Over the course of 11 seasons, Modern Family aired episodes during a crucial period of advancement for LGBTQ rights, including the commencement of national marriage equality and a growing nationwide acceptance of LGBTQ people.
The groundbreaking ABC sitcom may have helped move hearts and minds through its storyline involving Mitch (Jesse Tyler Ferguson) and Cam (Eric Stonestreet), a gay couple who married and raised children over their story arc.
Their love definitively moved the opinions of one character, the conservative patriarch Jay (Ed O’Neill), who according to the show's creators, Christopher Lloyd and Steve Levitan, proceeded to "evolve" to reflect America's attitudes toward gay rights, as well as interracial marriage.
Regarding the latter issue, Jay's relationship with his second wife, Gloria (Sofía Vergara), including his efforts to learn Spanish, also reflects this shift toward more progressive attitudes, the creators told The New York Times in an interview tied to the show's series finale on Wednesday.
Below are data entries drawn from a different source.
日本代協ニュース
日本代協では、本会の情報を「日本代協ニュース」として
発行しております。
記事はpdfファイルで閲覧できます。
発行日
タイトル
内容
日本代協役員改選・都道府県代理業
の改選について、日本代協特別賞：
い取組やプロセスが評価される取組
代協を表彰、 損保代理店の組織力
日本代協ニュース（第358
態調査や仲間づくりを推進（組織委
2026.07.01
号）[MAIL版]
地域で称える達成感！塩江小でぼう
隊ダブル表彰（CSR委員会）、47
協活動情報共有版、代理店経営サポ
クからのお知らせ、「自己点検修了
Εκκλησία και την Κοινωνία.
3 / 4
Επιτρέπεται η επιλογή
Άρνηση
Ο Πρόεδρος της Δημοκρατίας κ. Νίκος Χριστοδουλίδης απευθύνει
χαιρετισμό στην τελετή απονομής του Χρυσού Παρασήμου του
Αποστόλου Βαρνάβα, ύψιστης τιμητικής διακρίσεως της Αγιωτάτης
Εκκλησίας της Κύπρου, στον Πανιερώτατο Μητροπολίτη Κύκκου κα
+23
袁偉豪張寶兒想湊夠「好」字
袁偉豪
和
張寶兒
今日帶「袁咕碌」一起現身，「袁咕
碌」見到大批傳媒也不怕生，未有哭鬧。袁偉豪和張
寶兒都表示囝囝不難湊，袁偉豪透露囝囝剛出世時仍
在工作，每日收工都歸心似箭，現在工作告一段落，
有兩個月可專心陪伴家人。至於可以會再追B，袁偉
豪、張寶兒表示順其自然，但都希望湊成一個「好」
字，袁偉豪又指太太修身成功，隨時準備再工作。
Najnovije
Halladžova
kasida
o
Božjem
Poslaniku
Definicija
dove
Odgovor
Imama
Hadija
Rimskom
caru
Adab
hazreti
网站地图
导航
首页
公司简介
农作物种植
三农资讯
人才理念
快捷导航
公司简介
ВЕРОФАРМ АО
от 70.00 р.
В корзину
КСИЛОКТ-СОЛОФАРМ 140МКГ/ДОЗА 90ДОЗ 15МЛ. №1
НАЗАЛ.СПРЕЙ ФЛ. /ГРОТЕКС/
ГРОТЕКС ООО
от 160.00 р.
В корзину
"Jay was the character who started out with one foot in the old way of thinking, and he was trying to figure out his way in a new world. By the end, he has fully planted his other foot on the more progressive side. He’s been through a lot, and it’s hard for people who grew up one way to see the world changing so fast. But he seems to have come out better for it," Levitan said.
"The character made a decision for himself that he wanted a second run at a family and to do better than he did the first time, when he ended up getting divorced and wasn’t necessarily the best father to his kids. He didn’t know so much would be thrown at him in this do-over, but it was nice to see him evolve. And it’s fair to say he might represent a certain quadrant of our society that has come around on issues like gay rights and interracial marriage," Lloyd added.
The evocation of the word "evolve" recalls President Obama's term for how he came to change his opinion on same-sex marriage. He had publicly supported only civil unions for same-sex couples shifted his stance in 2012 to embrace marriage equality, around the same time a majority of Americans also polled as supporting equal marriage rights. A 2019 study shows that number as high as 63 percent.
While Modern Family was criticized by some LGBTQ viewers for often running into trope territory — it took until season 2 for Mitch and Cam to kiss, for example — "there is no denying the hearts and minds the pair changed," The Advocate noted in a piece that listed it among the "20 Most Important LGBTQ TV Shows of the Decade." A spin-off featuring these characters is currently under discussion — and hopefully, it will avoid the mistakes of the past.